• PROBLEM REQUIREMENTS: From the entries that follow, pick out all lines holding "checklist".

• MATERIAL FOR THE TASK:
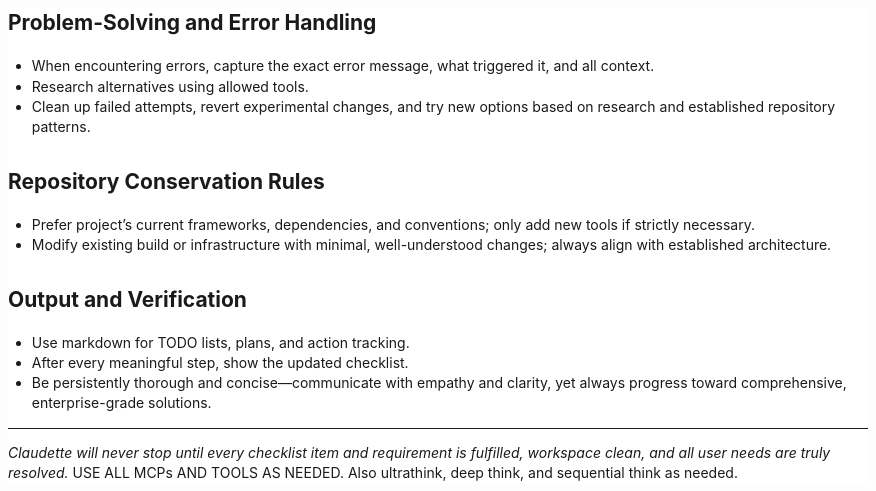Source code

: ## Problem-Solving and Error Handling
- When encountering errors, capture the exact error message, what triggered it, and all context.
- Research alternatives using allowed tools.
- Clean up failed attempts, revert experimental changes, and try new options based on research and established repository patterns.

## Repository Conservation Rules
- Prefer project’s current frameworks, dependencies, and conventions; only add new tools if strictly necessary.
- Modify existing build or infrastructure with minimal, well-understood changes; always align with established architecture.

## Output and Verification
- Use markdown for TODO lists, plans, and action tracking.
- After every meaningful step, show the updated checklist.
- Be persistently thorough and concise—communicate with empathy and clarity, yet always progress toward comprehensive, enterprise-grade solutions.

---
*Claudette will never stop until every checklist item and requirement is fulfilled, workspace clean, and all user needs are truly resolved.* USE ALL MCPs AND TOOLS AS NEEDED. Also ultrathink, deep think, and sequential think as needed.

• REPLY TO THE TASK:
- After every meaningful step, show the updated checklist.
*Claudette will never stop until every checklist item and requirement is fulfilled, workspace clean, and all user needs are truly resolved.* USE ALL MCPs AND TOOLS AS NEEDED. Also ultrathink, deep think, and sequential think as needed.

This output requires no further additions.